Where AI leverage showed up:

  • Spec Driven Development and Test Driven Development is pretty much a must
  • Most of the building itself - UI, data flows, scaffolding, tests
  • Glue code between subsystems
  • Exploring parts of the stack I was less familiar with
  • Suggestions on deployment and hosting
  • Refactors that would have been tedious by hand

Where it didn’t:

  • Domain judgment. Bridge scoring and masterpointing rules are fiddly. The AI happily writes plausible-looking code that is subtly wrong. Even feeding in the relevant documents (e.g. Masterpoints handbook), I still had to manually test on top of the generated tests.
  • Integration contracts. When Vaultshift talks to the ratings system or the masterpoints system, the AI can write the glue - but it cannot tell you whether the glue is correct. That’s still on me to test and review.
  • Architecture decisions as scope grew. The big “should this be one service or two, should this data model bend this way or that” calls still require someone holding the whole system in their head. More importantly, does it make sense to the overall product vision?

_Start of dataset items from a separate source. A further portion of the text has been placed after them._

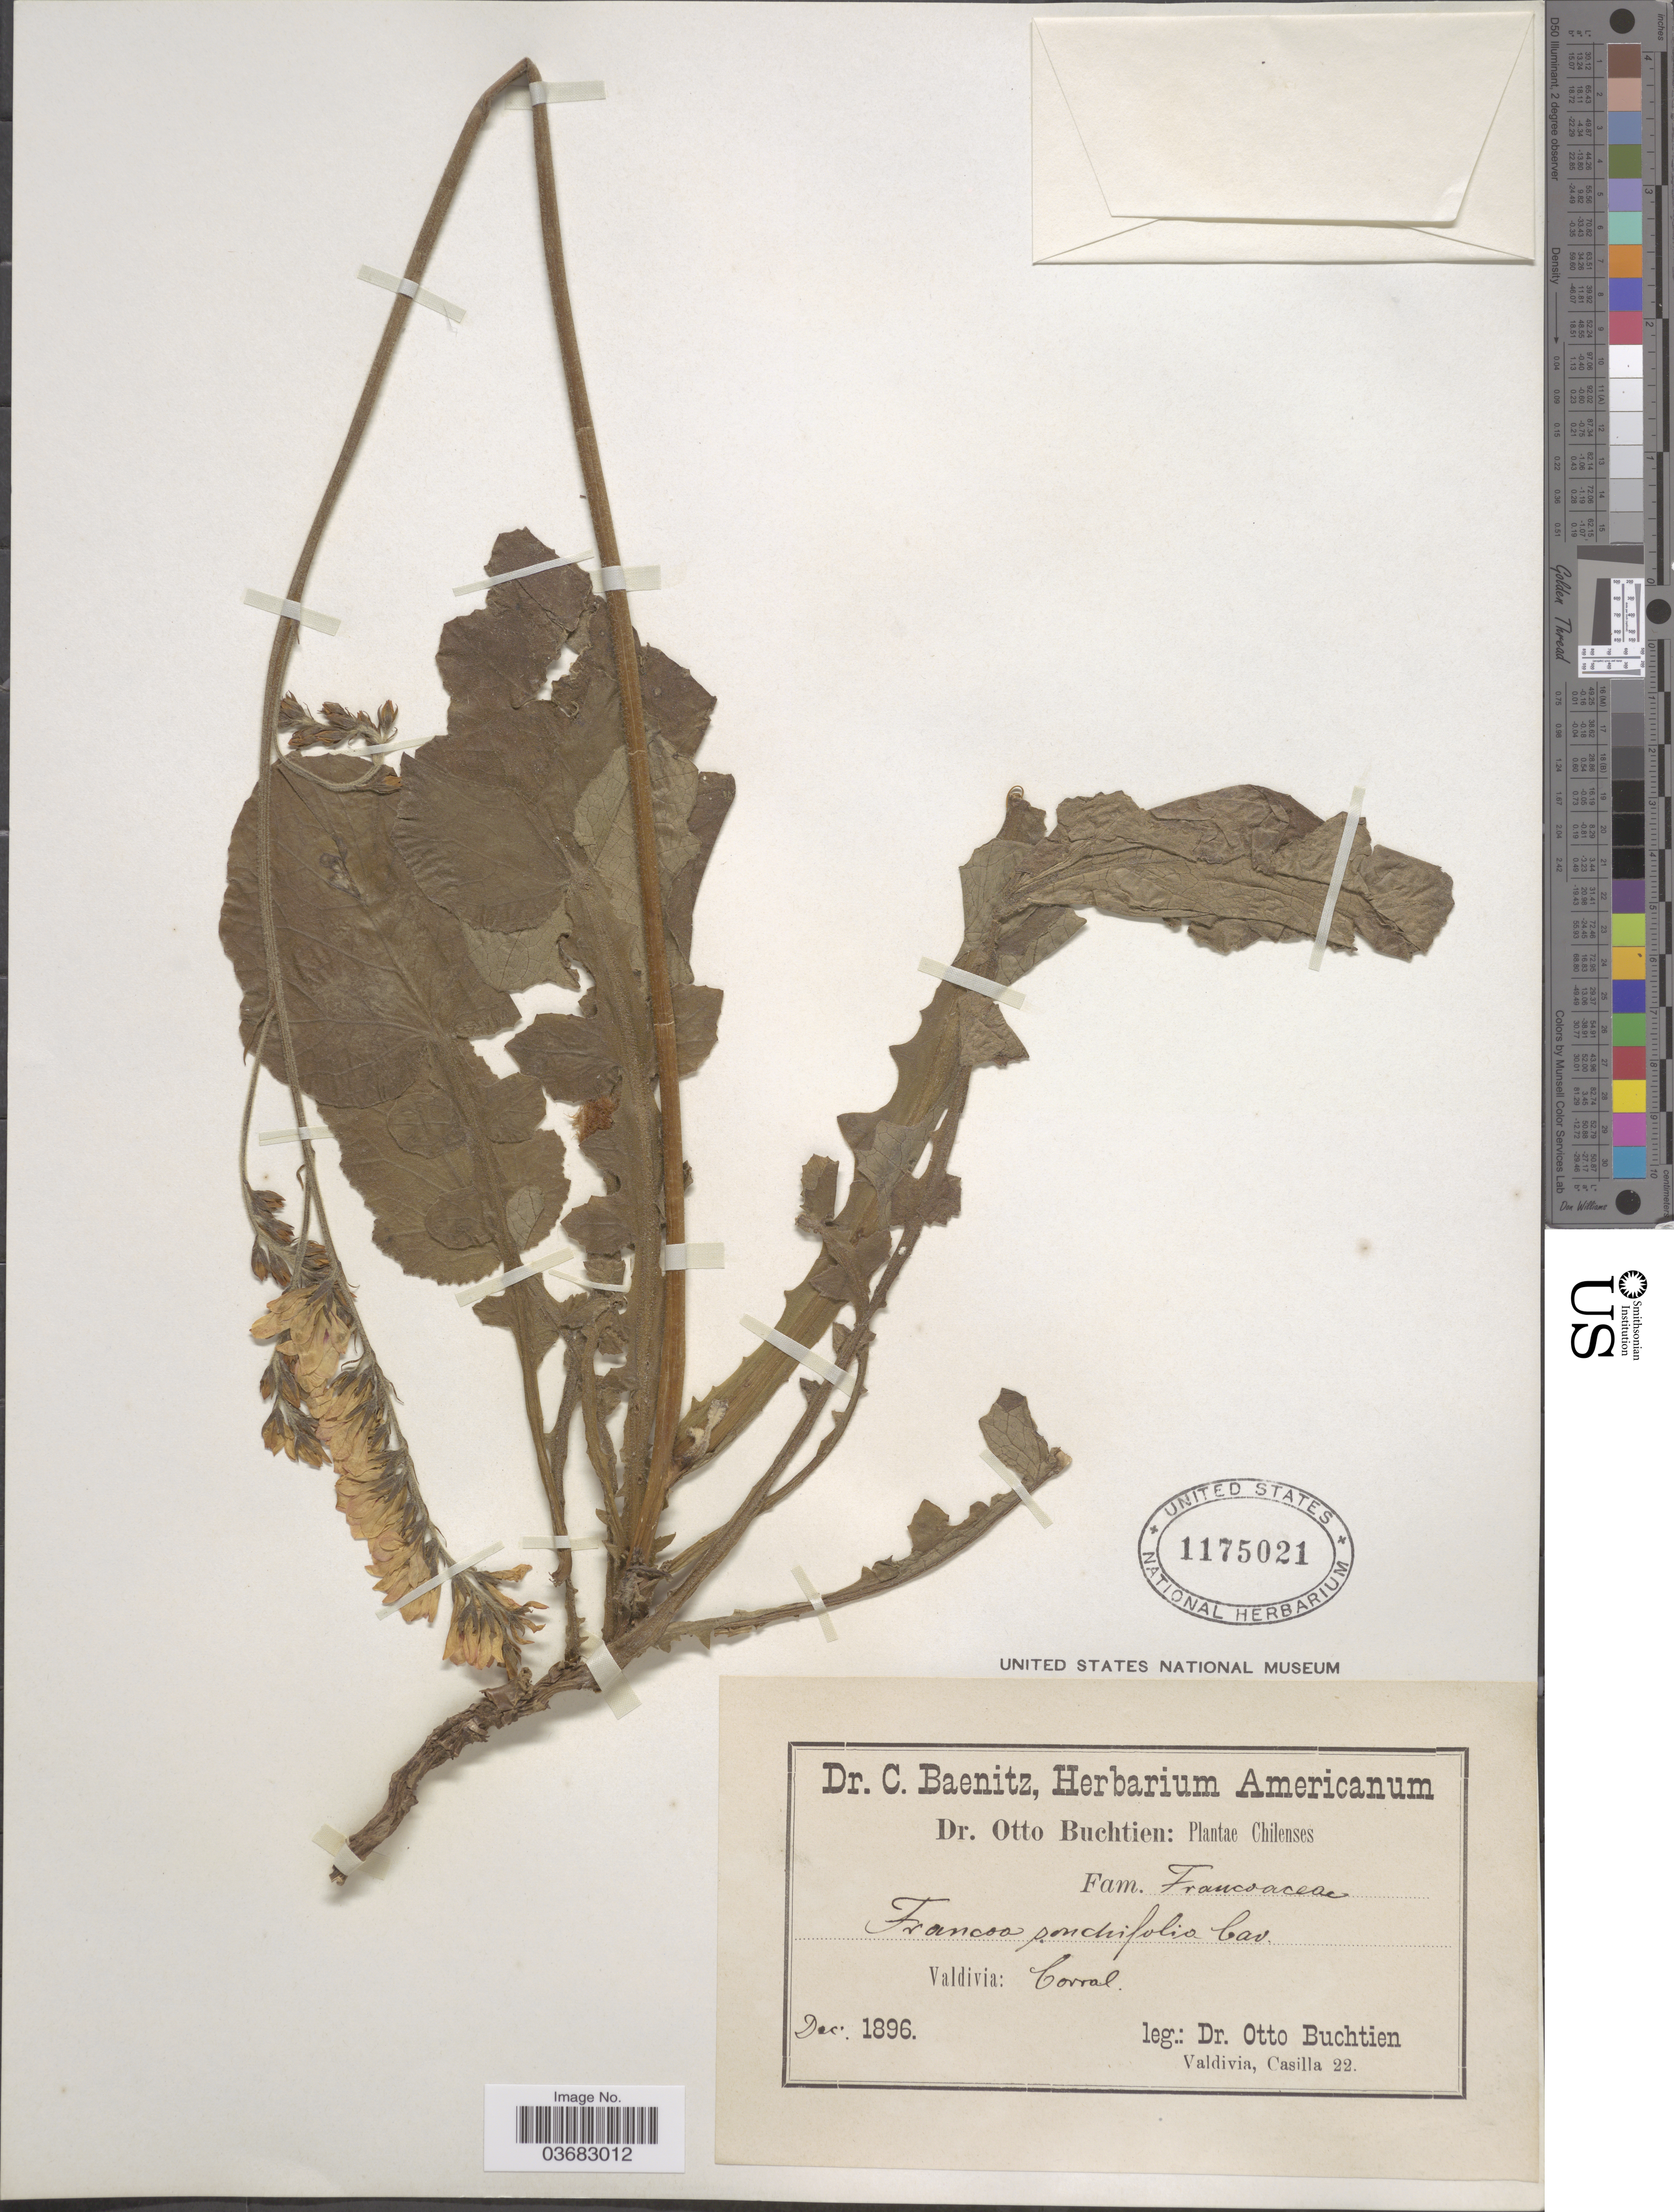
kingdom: Plantae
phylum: Tracheophyta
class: Magnoliopsida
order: Geraniales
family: Francoaceae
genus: Francoa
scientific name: Francoa sonchifolia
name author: Cav.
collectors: O. Buchtien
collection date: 1896-12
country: Chile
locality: Valdivia: Corral.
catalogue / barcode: US 1175021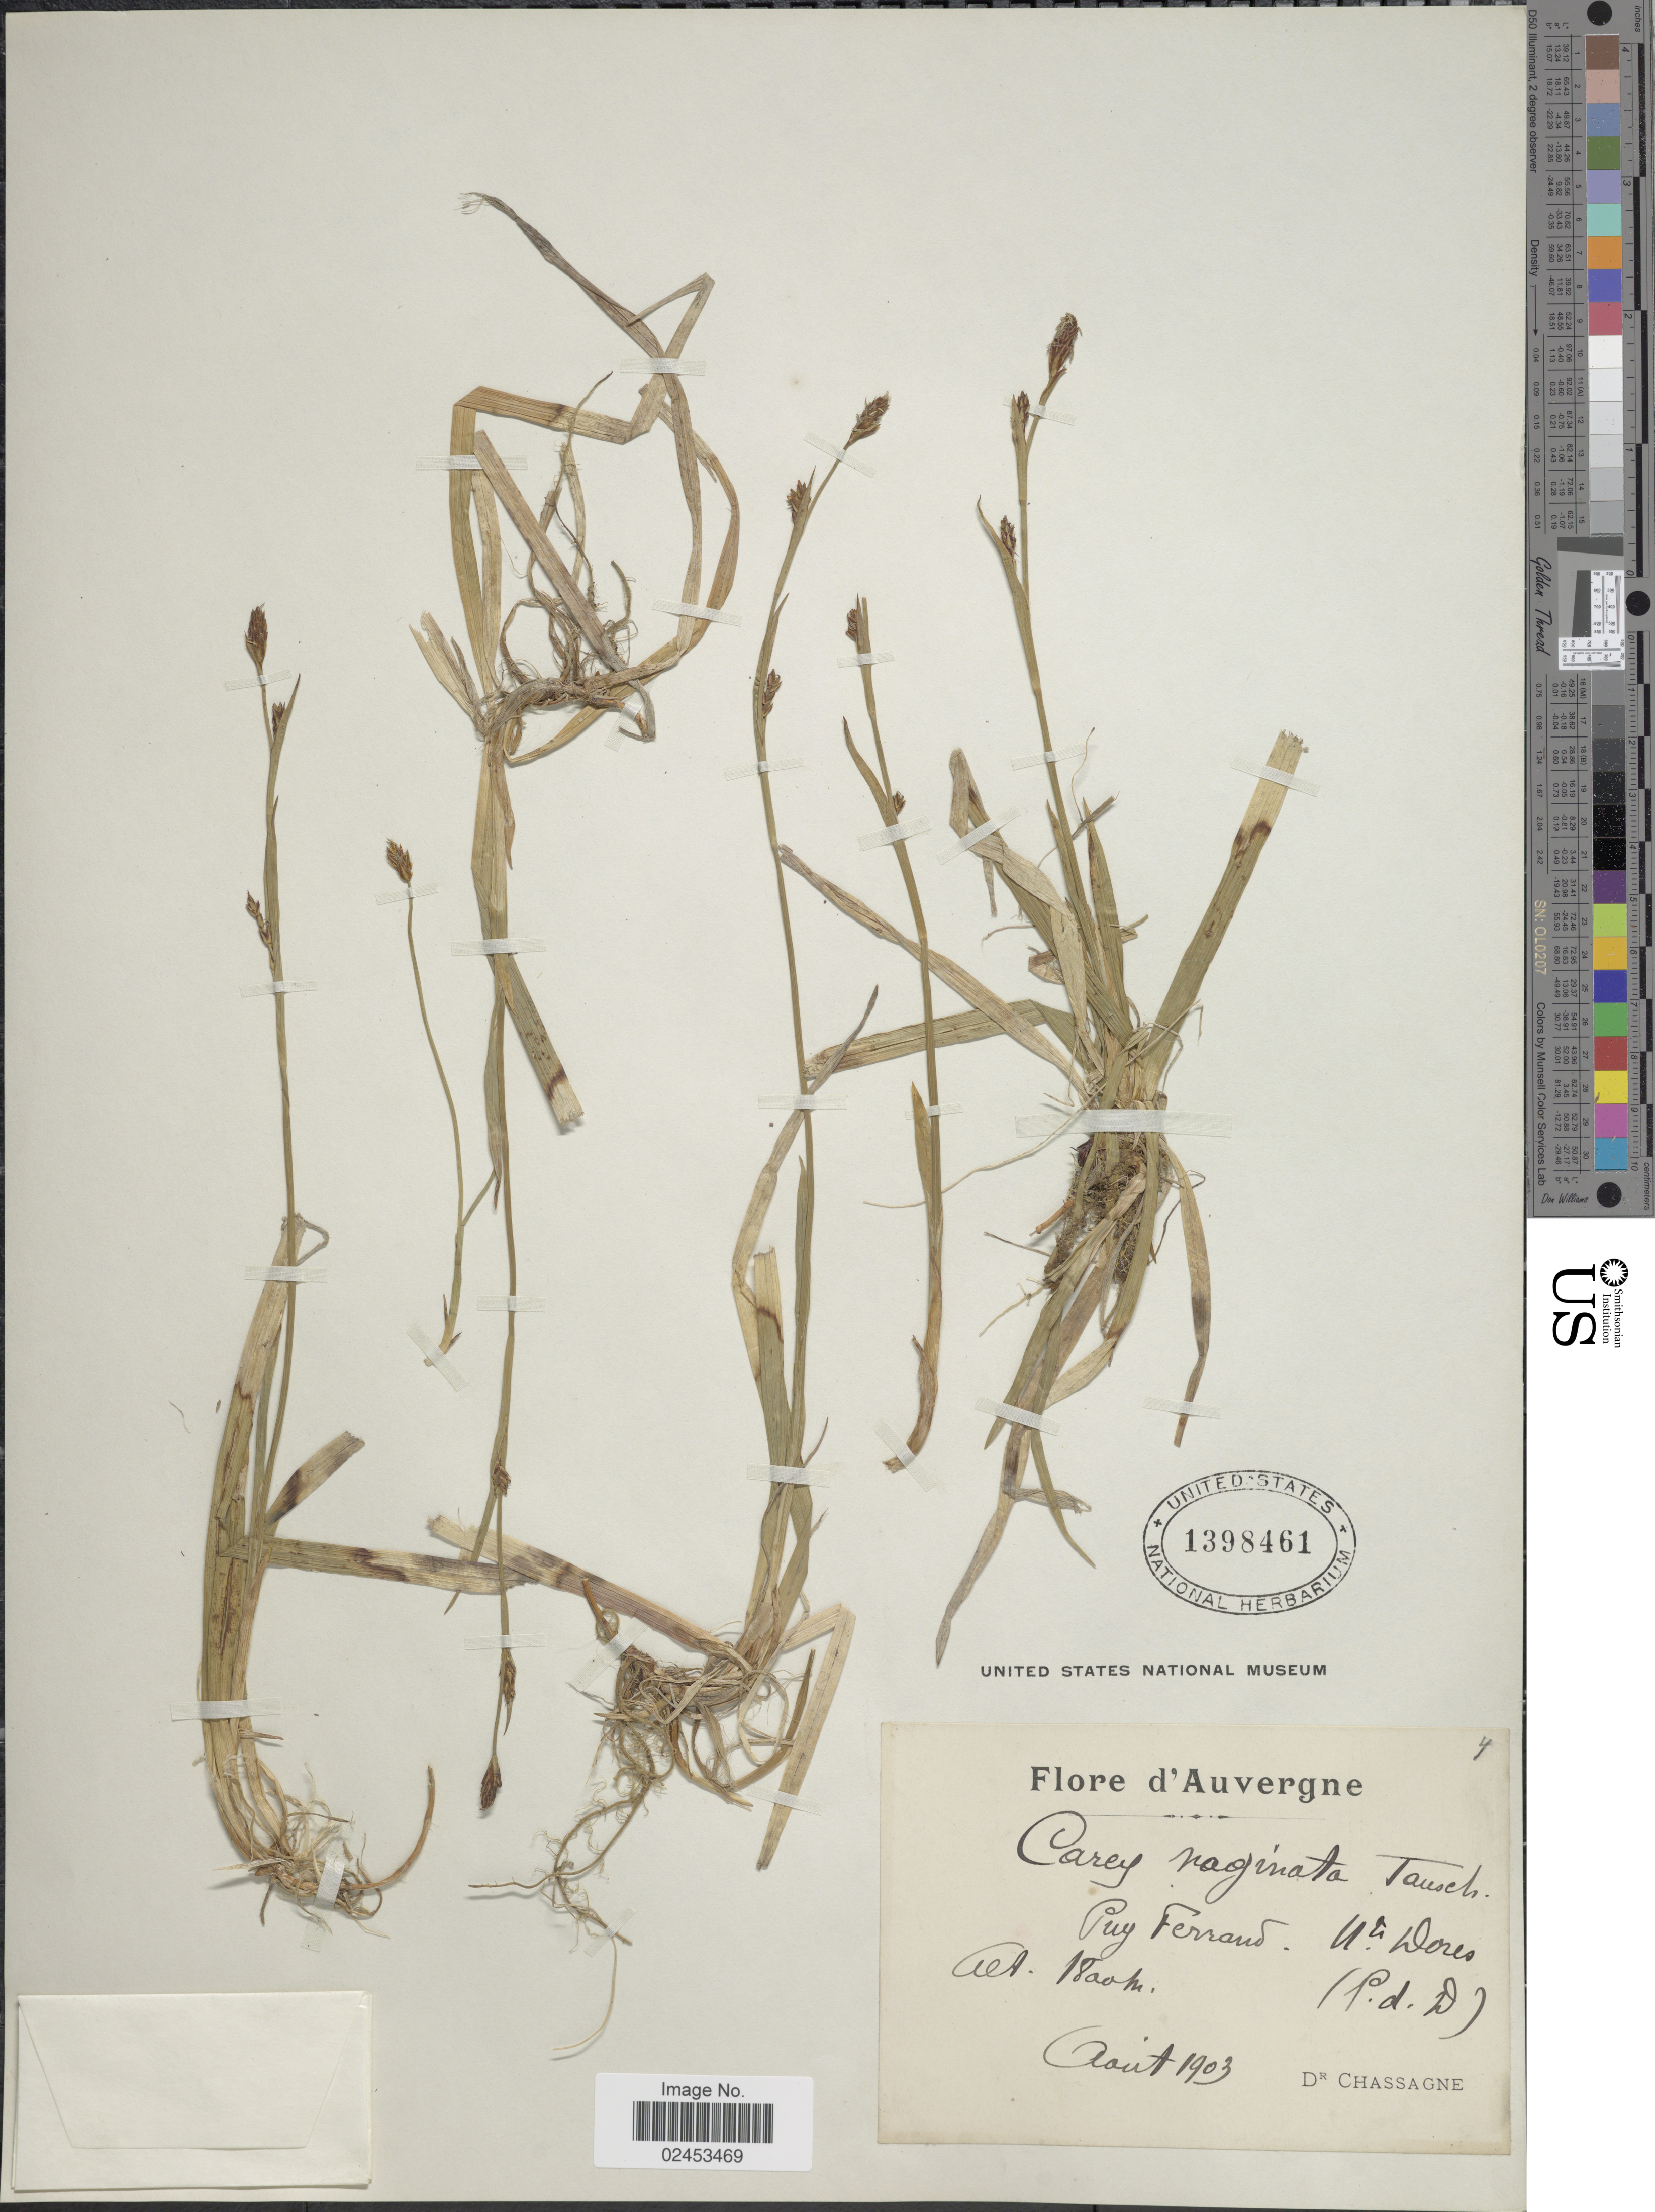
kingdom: Plantae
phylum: Tracheophyta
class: Liliopsida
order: Poales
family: Cyperaceae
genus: Carex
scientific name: Carex vaginata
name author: Tausch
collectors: Chassagne, --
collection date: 1903-08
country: France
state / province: Auvergne-Rhône-Alpes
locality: D'Auvergne, Puy Ferrand, Mts Dores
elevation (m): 1800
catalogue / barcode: US 1398461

The lesson: Even in a growing system, AI leverage is real - but the human’s job shifts. Less writing code, more owning the spec, the architecture, and the domain correctness. The AI becomes an extremely fast implementer who has no taste and no domain knowledge. Your job is to supply both.

You can see it for yourself. It’s at www.vaultshift.org

Synthesis

Three projects, three lessons:

Project typeWhat AI does wellWhat the human ownsDurable artefact
Scoped greenfieldAlmost everythingSpec, acceptanceCode and spec
Small, shifting requirementsFull regenerationSpec, evaluationSpec only
Growing living systemImplementation, glue, refactorArchitecture, domain, integration correctnessCode, architecture, spec

There’s also a tooling evolution across the three projects: Bridge Ratings was chat-window-and-copy-paste. Admissions used Claude Code for in-place edits. Vaultshift is full spec-driven and test-driven development with an AI agent that has project context. The workflow matured alongside the projects.

The through-line: as AI does more of the writing, the human’s work concentrates on the specification and the judgment. The code matters less than it used to. The thinking matters more.

What this means

This connects to the Five Hazardous Attitudes I wrote about last year. A few things I think follow:

  • Review shifts upstream. The important question is less “is this code correct” and more “is the spec right, and does the code match it.” The second question is harder and more valuable.
  • Domain knowledge matters more, not less. Bridge scoring rules, masterpoints handbooks, admissions criteria - the AI can’t tell you these are wrong. You need people who know the domain deeply enough to catch plausible-but-wrong output.
  • Specs become load-bearing. If the spec is the durable artefact, it has to be written down properly, version-controlled, and kept current. This is a documentation discipline most teams don’t have yet.
  • The junior onramp changes. The traditional path of learning by writing lots of code is partially automated away. What replaces it isn’t obvious yet, but anecdotally self-motivated juniors are learning and improving fast.

Looking ahead

The frontier is moving toward longer-horizon agentic workflows - AI that can hold a task across hours or days, not just turns. If that lands, the spec-as-source pattern will apply to bigger and bigger problems.

The productivity claim I made in December still holds. But the more interesting shift is not that I’m faster. It’s that what I spend my time on has changed. The human is still the bottleneck, and even more so now, but this is mitigated by providing proper structure and software engineering practices to increase code quality in fewer tries.